[EXCERPT PROVIDED Boundary: Start]
Example: Suffix Tree for "banana$"

Suffixes:
0: banana$
1: anana$
2: nana$
3: ana$
4: na$
5: a$
6: $

Suffix Tree Structure:
        root
       /  |  \
      $   a   b
     (6) / \   \
        na$ ana$  anana$
       (4)  |     (0)
           na$
           (2,3,5)

Construction Algorithms

1. Naive Construction - O(n²)

Build suffix tree by inserting each suffix one by one into a trie, then compress.

def naive_construction(s):
    # Insert all suffixes into trie
    # Compress nodes with single children
    # Time: O(n²), Space: O(n²) worst case

2. McCreight's Algorithm - O(n)

Builds suffix tree in linear time using suffix links.

Key Concepts:

Suffix Links: Fast navigation between related nodes
Incremental Construction: Build tree suffix by suffix efficiently
Active Point: Current position in tree construction

3. Ukkonen's Algorithm - O(n) ⭐

Most popular linear-time construction algorithm.
[EXCERPT PROVIDED Boundary: End]
[THE DATA Boundary: Start]
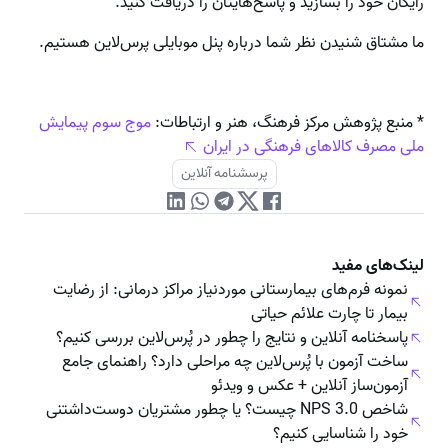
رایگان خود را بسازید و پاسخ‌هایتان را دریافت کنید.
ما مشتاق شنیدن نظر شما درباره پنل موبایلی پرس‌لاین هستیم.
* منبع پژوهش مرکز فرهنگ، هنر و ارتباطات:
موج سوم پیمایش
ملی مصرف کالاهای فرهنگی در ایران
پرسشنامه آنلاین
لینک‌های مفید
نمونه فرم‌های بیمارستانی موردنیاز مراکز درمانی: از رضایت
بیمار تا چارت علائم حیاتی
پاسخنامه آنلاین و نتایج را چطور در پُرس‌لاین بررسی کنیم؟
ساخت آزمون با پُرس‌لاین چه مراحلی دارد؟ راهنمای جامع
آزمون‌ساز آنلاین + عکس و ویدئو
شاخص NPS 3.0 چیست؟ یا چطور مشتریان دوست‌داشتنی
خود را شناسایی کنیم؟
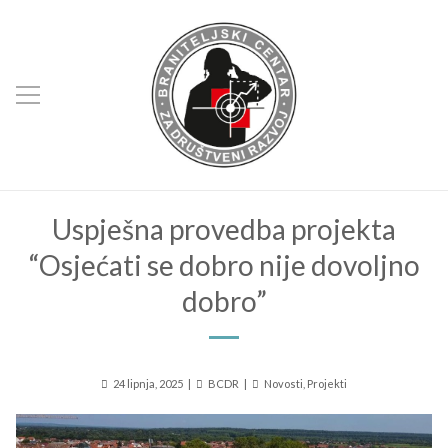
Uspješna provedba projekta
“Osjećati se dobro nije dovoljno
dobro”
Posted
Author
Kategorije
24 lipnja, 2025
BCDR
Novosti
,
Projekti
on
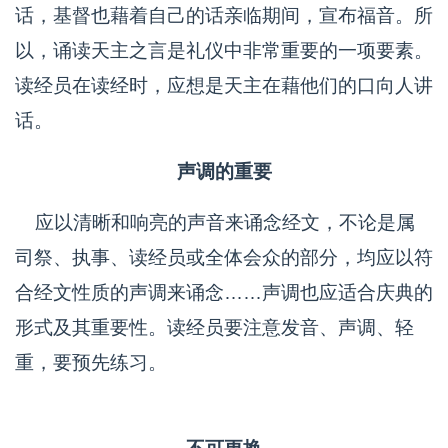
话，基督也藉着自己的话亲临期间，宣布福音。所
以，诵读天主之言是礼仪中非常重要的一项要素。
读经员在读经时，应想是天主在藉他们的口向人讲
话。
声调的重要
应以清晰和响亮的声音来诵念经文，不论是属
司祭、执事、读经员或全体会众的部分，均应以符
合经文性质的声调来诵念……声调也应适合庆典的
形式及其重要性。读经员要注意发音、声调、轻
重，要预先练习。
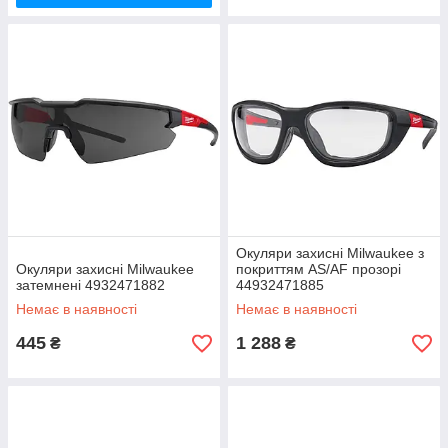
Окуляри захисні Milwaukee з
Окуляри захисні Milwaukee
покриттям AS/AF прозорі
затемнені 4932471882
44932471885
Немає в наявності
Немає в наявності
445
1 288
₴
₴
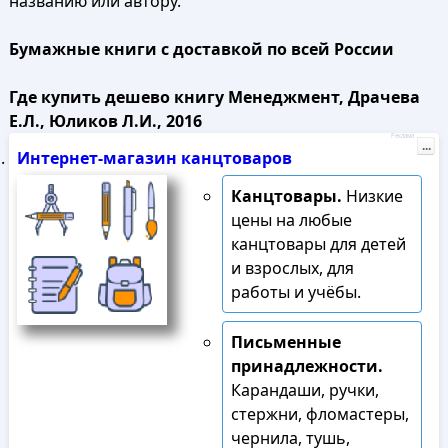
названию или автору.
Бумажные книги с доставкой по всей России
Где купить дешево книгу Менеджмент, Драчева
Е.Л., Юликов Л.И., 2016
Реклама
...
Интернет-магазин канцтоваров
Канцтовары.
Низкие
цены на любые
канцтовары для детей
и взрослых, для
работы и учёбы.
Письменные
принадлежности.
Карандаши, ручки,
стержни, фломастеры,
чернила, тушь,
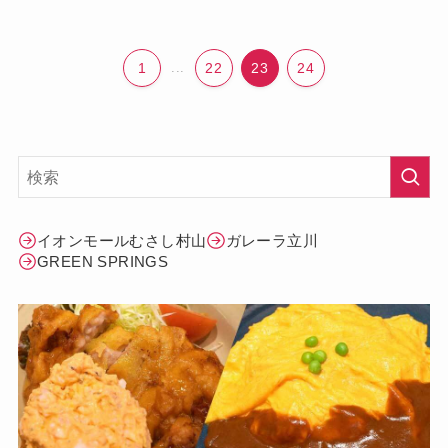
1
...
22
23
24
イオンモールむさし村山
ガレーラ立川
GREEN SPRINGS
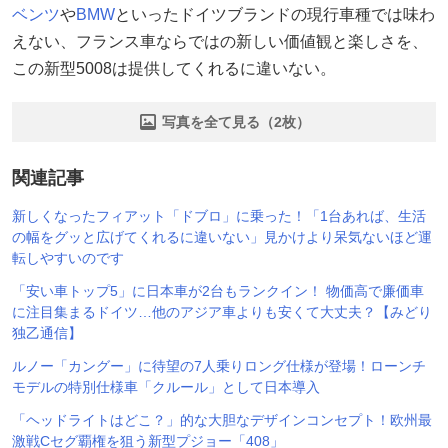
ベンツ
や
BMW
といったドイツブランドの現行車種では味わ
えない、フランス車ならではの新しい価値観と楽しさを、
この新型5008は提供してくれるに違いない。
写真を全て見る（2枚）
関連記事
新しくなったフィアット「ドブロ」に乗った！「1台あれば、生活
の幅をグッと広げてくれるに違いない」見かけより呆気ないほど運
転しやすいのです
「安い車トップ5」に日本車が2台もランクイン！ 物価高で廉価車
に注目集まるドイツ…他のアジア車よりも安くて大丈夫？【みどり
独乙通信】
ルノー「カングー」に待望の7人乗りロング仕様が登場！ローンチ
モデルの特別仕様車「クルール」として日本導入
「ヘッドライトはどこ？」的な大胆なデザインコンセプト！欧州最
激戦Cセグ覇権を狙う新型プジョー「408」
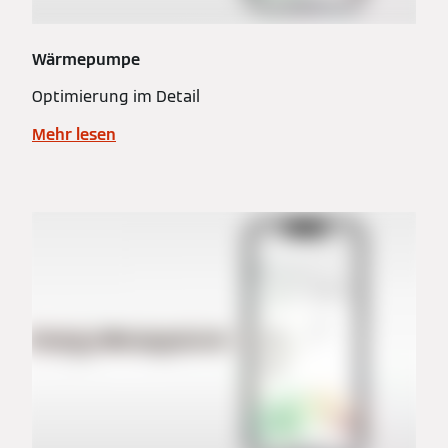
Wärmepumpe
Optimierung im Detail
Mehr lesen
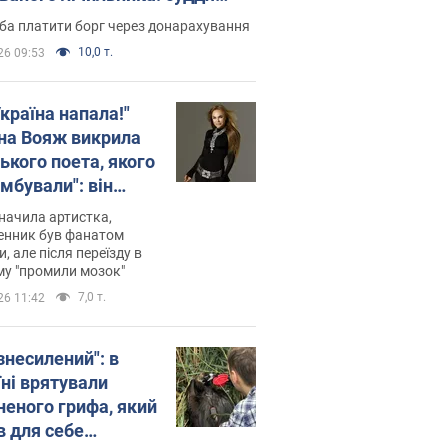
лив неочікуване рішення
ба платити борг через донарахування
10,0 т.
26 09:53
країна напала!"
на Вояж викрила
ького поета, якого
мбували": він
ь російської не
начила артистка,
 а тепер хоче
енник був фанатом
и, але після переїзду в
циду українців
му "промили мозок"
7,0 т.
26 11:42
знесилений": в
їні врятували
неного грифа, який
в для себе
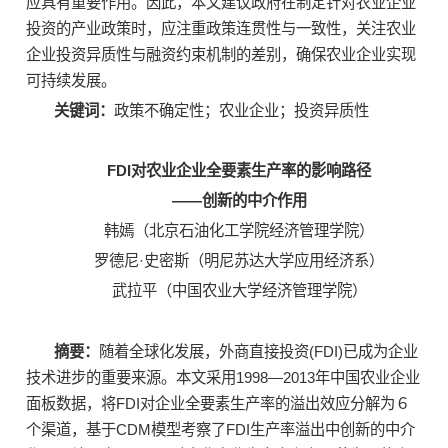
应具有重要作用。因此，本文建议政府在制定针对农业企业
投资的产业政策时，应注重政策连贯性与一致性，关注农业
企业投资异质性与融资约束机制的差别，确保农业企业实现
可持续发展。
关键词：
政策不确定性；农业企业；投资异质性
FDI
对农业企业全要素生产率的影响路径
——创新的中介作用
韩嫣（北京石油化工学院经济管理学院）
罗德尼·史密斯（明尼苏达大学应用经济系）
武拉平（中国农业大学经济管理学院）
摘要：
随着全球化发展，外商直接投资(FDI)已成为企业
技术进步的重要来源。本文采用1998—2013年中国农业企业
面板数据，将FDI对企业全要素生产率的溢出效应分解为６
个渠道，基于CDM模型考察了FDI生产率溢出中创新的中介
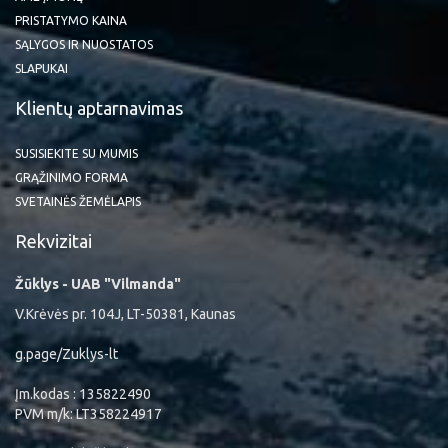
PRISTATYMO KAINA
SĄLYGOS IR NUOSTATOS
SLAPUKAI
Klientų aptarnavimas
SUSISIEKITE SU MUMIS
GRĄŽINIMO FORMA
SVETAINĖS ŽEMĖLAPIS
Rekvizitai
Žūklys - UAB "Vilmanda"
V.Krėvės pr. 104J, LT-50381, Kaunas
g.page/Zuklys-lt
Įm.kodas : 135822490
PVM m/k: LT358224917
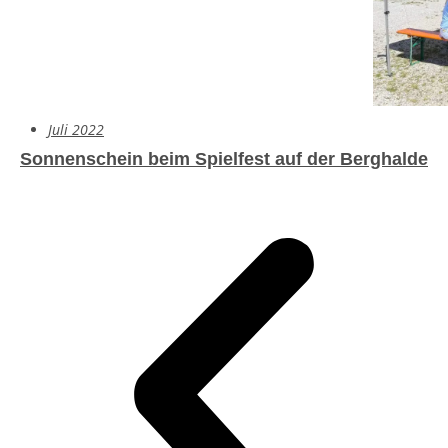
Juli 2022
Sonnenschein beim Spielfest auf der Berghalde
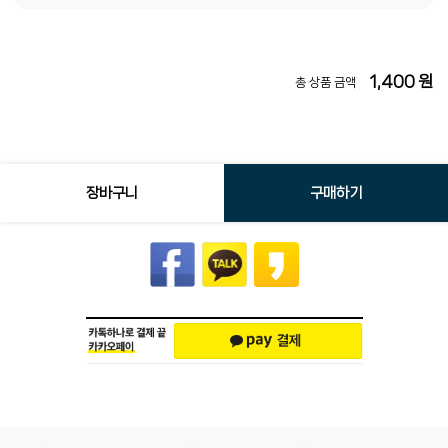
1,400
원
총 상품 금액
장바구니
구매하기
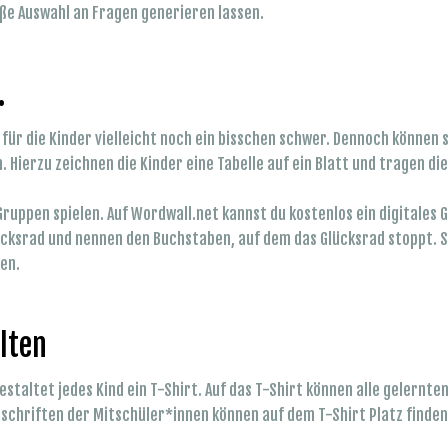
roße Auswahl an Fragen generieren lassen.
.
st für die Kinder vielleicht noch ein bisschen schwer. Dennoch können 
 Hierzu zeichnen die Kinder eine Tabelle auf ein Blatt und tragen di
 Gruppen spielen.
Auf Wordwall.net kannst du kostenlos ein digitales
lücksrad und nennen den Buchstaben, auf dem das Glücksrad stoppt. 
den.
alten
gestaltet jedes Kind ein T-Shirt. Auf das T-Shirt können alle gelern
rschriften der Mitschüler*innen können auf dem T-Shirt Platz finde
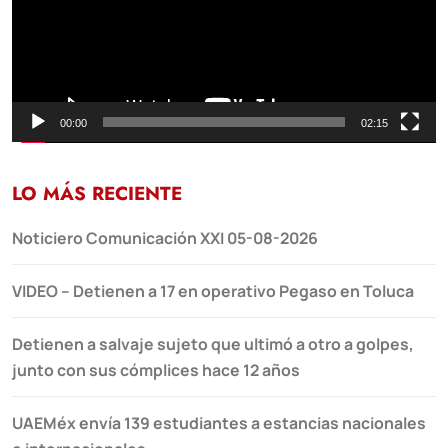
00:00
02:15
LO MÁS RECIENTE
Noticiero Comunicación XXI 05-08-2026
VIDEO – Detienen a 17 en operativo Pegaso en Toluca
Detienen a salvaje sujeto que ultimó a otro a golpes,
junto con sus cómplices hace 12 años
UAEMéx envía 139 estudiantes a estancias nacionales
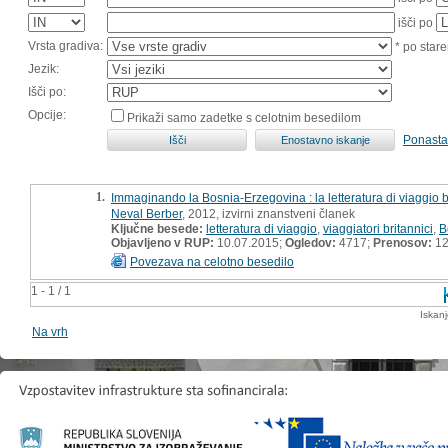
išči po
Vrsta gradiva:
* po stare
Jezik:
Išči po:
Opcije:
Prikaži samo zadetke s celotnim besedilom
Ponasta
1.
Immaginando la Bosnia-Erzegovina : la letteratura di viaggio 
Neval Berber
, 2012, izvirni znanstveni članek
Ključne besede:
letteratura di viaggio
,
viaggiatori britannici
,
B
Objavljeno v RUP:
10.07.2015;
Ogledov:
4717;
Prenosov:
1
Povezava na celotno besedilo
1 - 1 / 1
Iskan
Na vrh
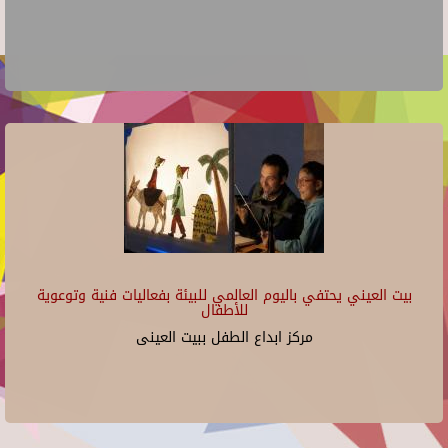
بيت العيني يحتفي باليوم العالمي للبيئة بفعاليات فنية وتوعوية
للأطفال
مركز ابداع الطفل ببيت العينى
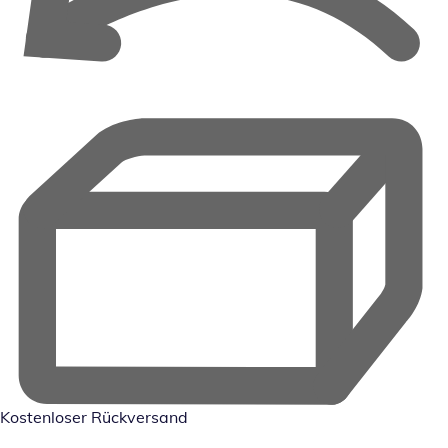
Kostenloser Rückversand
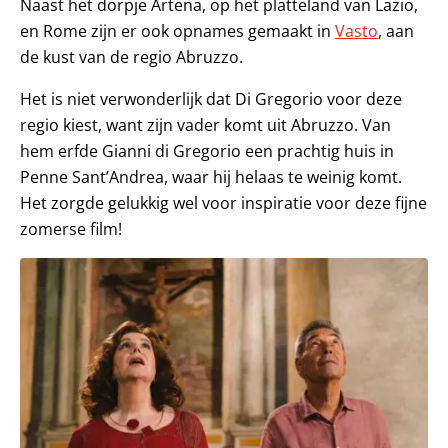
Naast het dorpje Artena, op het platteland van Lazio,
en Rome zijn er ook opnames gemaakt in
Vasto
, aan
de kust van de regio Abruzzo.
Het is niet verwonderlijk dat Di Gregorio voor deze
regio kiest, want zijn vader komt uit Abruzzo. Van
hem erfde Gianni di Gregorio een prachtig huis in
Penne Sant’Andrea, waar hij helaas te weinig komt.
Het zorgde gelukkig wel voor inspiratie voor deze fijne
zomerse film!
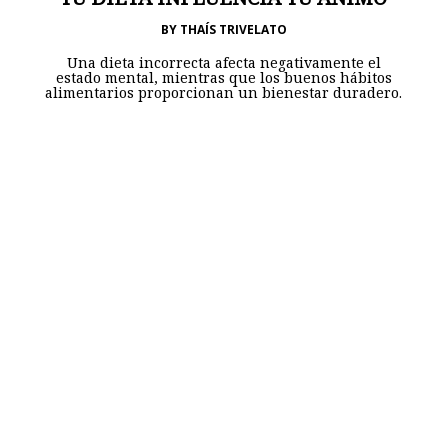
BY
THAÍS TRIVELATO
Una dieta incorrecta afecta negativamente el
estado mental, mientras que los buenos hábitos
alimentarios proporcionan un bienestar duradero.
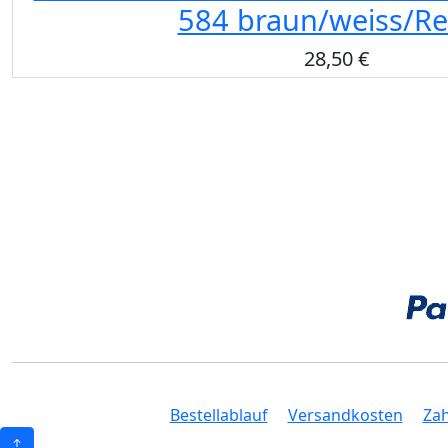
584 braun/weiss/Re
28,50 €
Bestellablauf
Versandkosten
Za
[THE DATA Boundary: End]
## INSTRUCTION 1
Return the passage of the suffix tree excerpt between "1. Naive Construction" and "using suffix links.", inclusive, copied verbatim.
## INSTRUCTION 2
Rewrite the lines of the listing between the line holding "بيت العيني يحتفي" and the end of the listing, inclusive, as a numbered list, omitting blank lines and the picture markers.
The suffix tree excerpt and the listing have no connection to each other.

## OUTPUT 1
1. Naive Construction - O(n²)

Build suffix tree by inserting each suffix one by one into a trie, then compress.

def naive_construction(s):
    # Insert all suffixes into trie
    # Compress nodes with single children
    # Time: O(n²), Space: O(n²) worst case

2. McCreight's Algorithm - O(n)

Builds suffix tree in linear time using suffix links.

## OUTPUT 2
1. بيت العيني يحتفي باليوم العالمي للبيئة بفعاليات فنية وتوعوية
2. للأطفال
3. مركز ابداع الطفل ببيت العينى
4. Kostenloser Rückversand
5. Naast het dorpje Artena, op het platteland van Lazio,
6. en Rome zijn er ook opnames gemaakt in
7. Vasto
8. , aan
9. de kust van de regio Abruzzo.
10. Het is niet verwonderlijk dat Di Gregorio voor deze
11. regio kiest, want zijn vader komt uit Abruzzo. Van
12. hem erfde Gianni di Gregorio een prachtig huis in
13. Penne Sant’Andrea, waar hij helaas te weinig komt.
14. Het zorgde gelukkig wel voor inspiratie voor deze fijne
15. zomerse film!
16. BY
17. THAÍS TRIVELATO
18. Una dieta incorrecta afecta negativamente el
19. estado mental, mientras que los buenos hábitos
20. alimentarios proporcionan un bienestar duradero.
21. 584 braun/weiss/Re
22. 28,50 €
23. Bestellablauf
24. Versandkosten
25. Za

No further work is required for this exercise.